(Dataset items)
· · · · ·

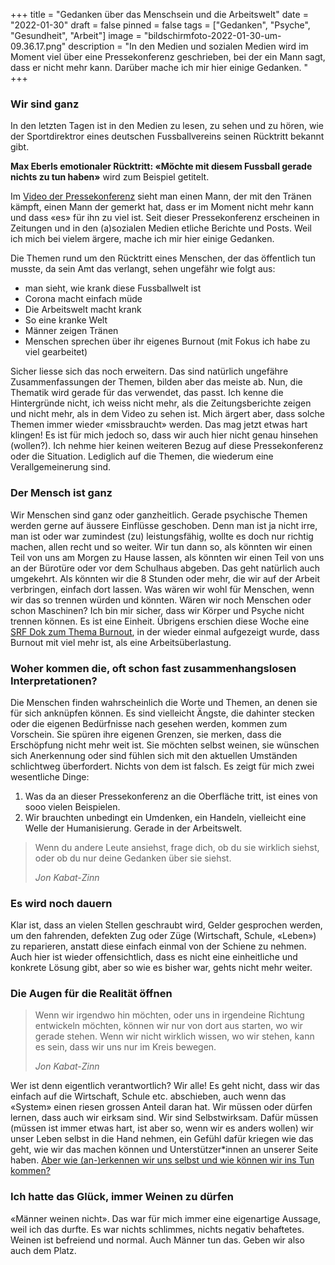 +++
title = "Gedanken über das Menschsein und die Arbeitswelt"
date = "2022-01-30"
draft = false
pinned = false
tags = ["Gedanken", "Psyche", "Gesundheit", "Arbeit"]
image = "bildschirmfoto-2022-01-30-um-09.36.17.png"
description = "In den Medien und sozialen Medien wird im Moment viel über eine Pressekonferenz geschrieben, bei der ein Mann sagt, dass er nicht mehr kann. Darüber mache ich mir hier einige Gedanken. "
+++
### Wir sind ganz

In den letzten Tagen ist in den Medien zu lesen, zu sehen und zu hören, wie der Sportdirektror eines deutschen Fussballvereins seinen Rücktritt bekannt gibt. 

**Max Eberls emotionaler Rücktritt: «Möchte mit diesem Fussball gerade nichts zu tun haben»** wird zum Beispiel getitelt.

Im [Video der Pressekonferenz](https://www.watson.ch/sport/fussball/733102435-max-eberl-tritt-mit-emotionaler-pressekonferenz-bei-gladbach-zurueck) sieht man einen Mann, der mit den Tränen kämpft, einen Mann der gemerkt hat, dass er im Moment nicht mehr kann und dass «es» für ihn zu viel ist. Seit dieser Pressekonferenz erscheinen in Zeitungen und in den (a)sozialen Medien etliche Berichte und Posts. Weil ich mich bei vielem ärgere, mache ich mir hier einige Gedanken. 

Die Themen rund um den Rücktritt eines Menschen, der das öffentlich tun musste, da sein Amt das verlangt, sehen ungefähr wie folgt aus:

* man sieht, wie krank diese Fussballwelt ist
* Corona macht einfach müde
* Die Arbeitswelt macht krank
* So eine kranke Welt
* Männer zeigen Tränen
* Menschen sprechen über ihr eigenes Burnout (mit Fokus ich habe zu viel gearbeitet)

Sicher liesse sich das noch erweitern. Das sind natürlich ungefähre Zusammenfassungen der Themen, bilden aber das meiste ab. Nun, die Thematik wird gerade für das verwendet, das passt. Ich kenne die Hintergründe nicht, ich weiss nicht mehr, als die Zeitungsberichte zeigen und nicht mehr, als in dem Video zu sehen ist. Mich ärgert aber, dass solche Themen immer wieder «missbraucht» werden. Das mag jetzt etwas hart klingen! Es ist für mich jedoch so, dass wir auch hier nicht genau hinsehen (wollen?). Ich nehme hier keinen weiteren Bezug auf diese Pressekonferenz oder die Situation. Lediglich auf die Themen, die wiederum eine Verallgemeinerung sind.

### Der Mensch ist ganz

Wir Menschen sind ganz oder ganzheitlich. Gerade psychische Themen werden gerne auf äussere Einflüsse geschoben. Denn man ist ja nicht irre, man ist oder war zumindest (zu) leistungsfähig, wollte es doch nur richtig machen, allen recht und so weiter. Wir tun dann so, als könnten wir einen Teil von uns am Morgen zu Hause lassen, als könnten wir einen Teil von uns an der Bürotüre oder vor dem Schulhaus abgeben. Das geht natürlich auch umgekehrt. Als könnten wir die 8 Stunden oder mehr, die wir auf der Arbeit verbringen, einfach dort lassen. Was wären wir wohl für Menschen, wenn wir das so trennen würden und könnten. Wären wir noch Menschen oder schon Maschinen? Ich bin mir sicher, dass wir Körper und Psyche nicht trennen können. Es ist eine Einheit. Übrigens erschien diese Woche eine [SRF Dok zum Thema Burnout](https://www.srf.ch/play/tv/dok/video/die-burnout-gesellschaft?urn=urn:srf:video:1bd2f0e7-fb8a-4c03-a848-ac96c37df992), in der wieder einmal aufgezeigt wurde, dass Burnout mit viel mehr ist, als eine Arbeitsüberlastung. 

### Woher kommen die, oft schon fast zusammenhangslosen Interpretationen?

Die Menschen finden wahrscheinlich die Worte und Themen, an denen sie für sich anknüpfen können. Es sind vielleicht Ängste, die dahinter stecken oder die eigenen Bedürfnisse nach gesehen werden, kommen zum Vorschein. Sie spüren ihre eigenen Grenzen, sie merken, dass die Erschöpfung nicht mehr weit ist. Sie möchten selbst weinen, sie wünschen sich Anerkennung oder sind fühlen sich mit den aktuellen Umständen schlichtweg überfordert. Nichts von dem ist falsch. Es zeigt für mich zwei wesentliche Dinge:

1. Was da an dieser Pressekonferenz an die Oberfläche tritt, ist eines von sooo vielen Beispielen. 
2. Wir brauchten unbedingt ein Umdenken, ein Handeln, vielleicht eine Welle der Humanisierung. Gerade in der Arbeitswelt.

> Wenn du andere Leute ansiehst, frage dich, ob du sie wirklich siehst, oder ob du nur deine Gedanken über sie siehst. 
>
> *Jon Kabat-Zinn*

### Es wird noch dauern

Klar ist, dass an vielen Stellen geschraubt wird, Gelder gesprochen werden, um den fahrenden, defekten Zug  oder Züge (Wirtschaft, Schule, «Leben») zu reparieren, anstatt diese einfach einmal von der Schiene zu nehmen. Auch hier ist wieder offensichtlich, dass es nicht eine einheitliche und konkrete Lösung gibt, aber so wie es bisher war, gehts nicht mehr weiter. 

### Die Augen für die Realität öffnen

> Wenn wir irgendwo hin möchten, oder uns in irgendeine Richtung entwickeln möchten, können wir nur von dort aus starten, wo wir gerade stehen. Wenn wir nicht wirklich wissen, wo wir stehen, kann es sein, dass wir uns nur im Kreis bewegen. 
>
> *Jon Kabat-Zinn*

Wer ist denn eigentlich verantwortlich? Wir alle! Es geht nicht, dass wir das einfach auf die Wirtschaft, Schule etc. abschieben, auch wenn das «System» einen riesen grossen Anteil daran hat. Wir müssen oder dürfen lernen, dass auch wir eirksam sind. Wir sind Selbstwirksam. Dafür müssen (müssen ist immer etwas hart, ist aber so, wenn wir es anders wollen) wir unser Leben selbst in die Hand nehmen, ein Gefühl dafür kriegen wie das geht, wie wir das machen können und Unterstützer*innen an unserer Seite haben. [Aber wie (an-)erkennen wir uns selbst und wie können wir ins Tun kommen?](https://www.bensblog.ch/tags/selbstmanagement/)

### Ich hatte das Glück, immer Weinen zu dürfen

«Männer weinen nicht». Das war für mich immer eine eigenartige Aussage, weil ich das durfte. Es war nichts schlimmes, nichts negativ behaftetes. Weinen ist befreiend und normal. Auch Männer tun das. Geben wir also auch dem Platz.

· · · · ·

### EXERCISE DIRECTIONS
A single number, please: how many lines in the data above contain the string "macht"?

### ANSWER TO THE PROBLEM
2